(WHAT IS BEING ASKED): Find the lines of the listing that contain the string "image", and return them.

[Opening RECORDS SHOWN section]

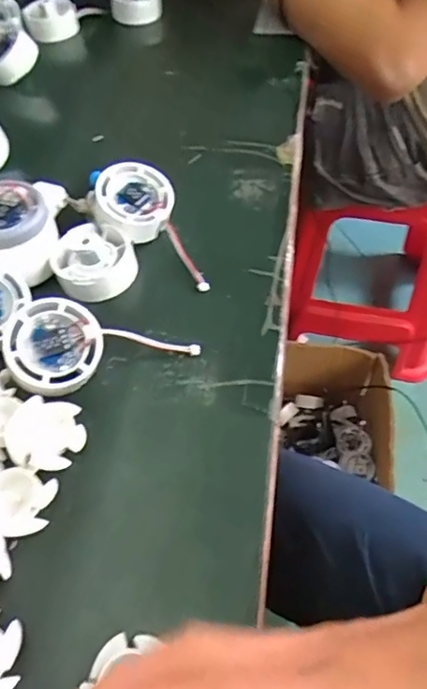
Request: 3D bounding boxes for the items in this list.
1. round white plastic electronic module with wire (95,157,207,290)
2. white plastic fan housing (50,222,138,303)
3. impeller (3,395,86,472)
[{"bbox_3d":[-0.047,-0.082,0.386,0.057,0.039,0.101,-19,55,-12],"label":"round white plastic electronic module with wire"},{"bbox_3d":[-0.083,-0.060,0.381,0.055,0.027,0.056,-11,54,-7],"label":"white plastic fan housing"},{"bbox_3d":[-0.093,0.050,0.306,0.040,0.019,0.036,-5,53,-2],"label":"impeller"}]

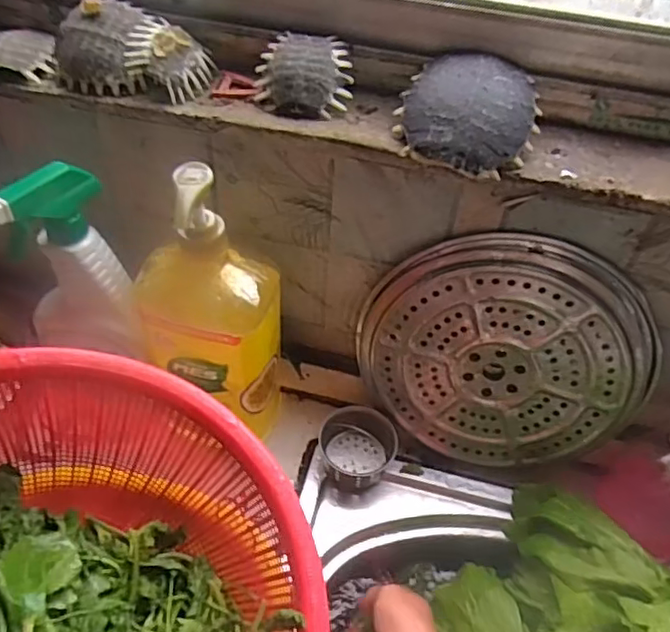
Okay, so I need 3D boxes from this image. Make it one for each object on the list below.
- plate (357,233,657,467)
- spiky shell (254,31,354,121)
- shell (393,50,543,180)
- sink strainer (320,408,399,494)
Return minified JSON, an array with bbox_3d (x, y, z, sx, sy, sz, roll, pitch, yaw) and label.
[{"bbox_3d":[0.145,0.040,0.535,0.238,0.235,0.010,-24,22,28],"label":"plate"},{"bbox_3d":[-0.025,-0.186,0.467,0.073,0.022,0.064,7,83,14],"label":"spiky shell"},{"bbox_3d":[0.101,-0.152,0.446,0.098,0.048,0.088,23,50,15],"label":"shell"},{"bbox_3d":[0.021,0.129,0.595,0.068,0.050,0.069,34,54,24],"label":"sink strainer"}]

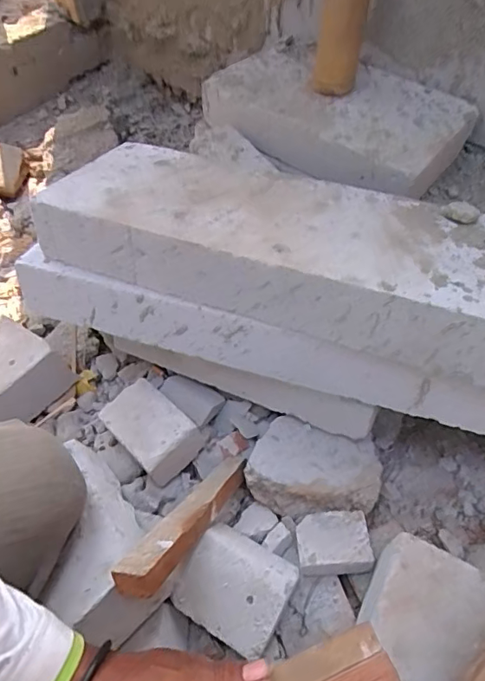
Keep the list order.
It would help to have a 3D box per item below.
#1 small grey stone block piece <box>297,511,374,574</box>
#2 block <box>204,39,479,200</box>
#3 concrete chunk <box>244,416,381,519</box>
[{"bbox_3d":[0.097,0.218,0.531,0.075,0.034,0.060,-4,55,-2],"label":"small grey stone block piece"},{"bbox_3d":[0.135,-0.360,0.778,0.394,0.068,0.233,31,61,21],"label":"block"},{"bbox_3d":[0.084,0.158,0.589,0.147,0.060,0.107,15,57,11],"label":"concrete chunk"}]

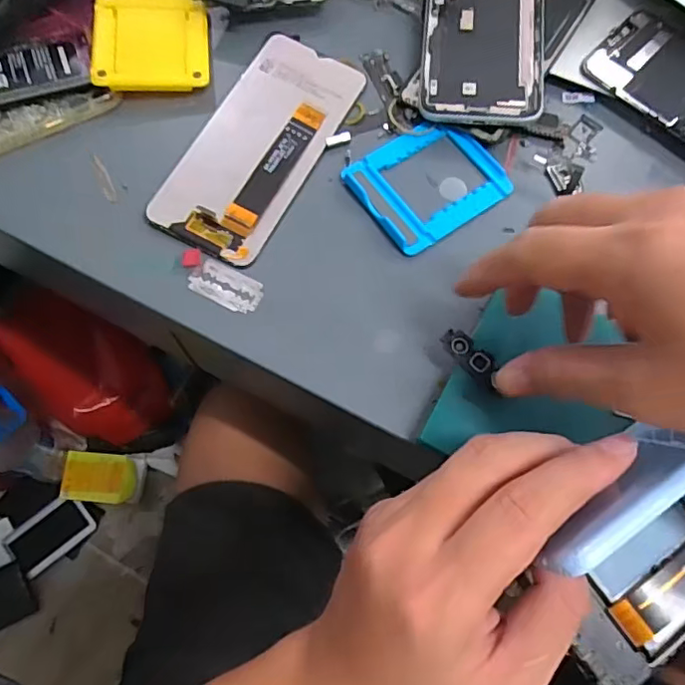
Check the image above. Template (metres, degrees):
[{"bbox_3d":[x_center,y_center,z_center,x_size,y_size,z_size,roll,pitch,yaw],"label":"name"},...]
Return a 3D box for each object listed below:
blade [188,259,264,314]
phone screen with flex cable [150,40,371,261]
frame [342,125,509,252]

[Closing RECORDS SHOWN section]

(ANSWER TO THIS EXERCISE):
Okay, so I need 3D boxes from this image. Make it one for each object on the list below.
Check the image above. Template (metres, degrees):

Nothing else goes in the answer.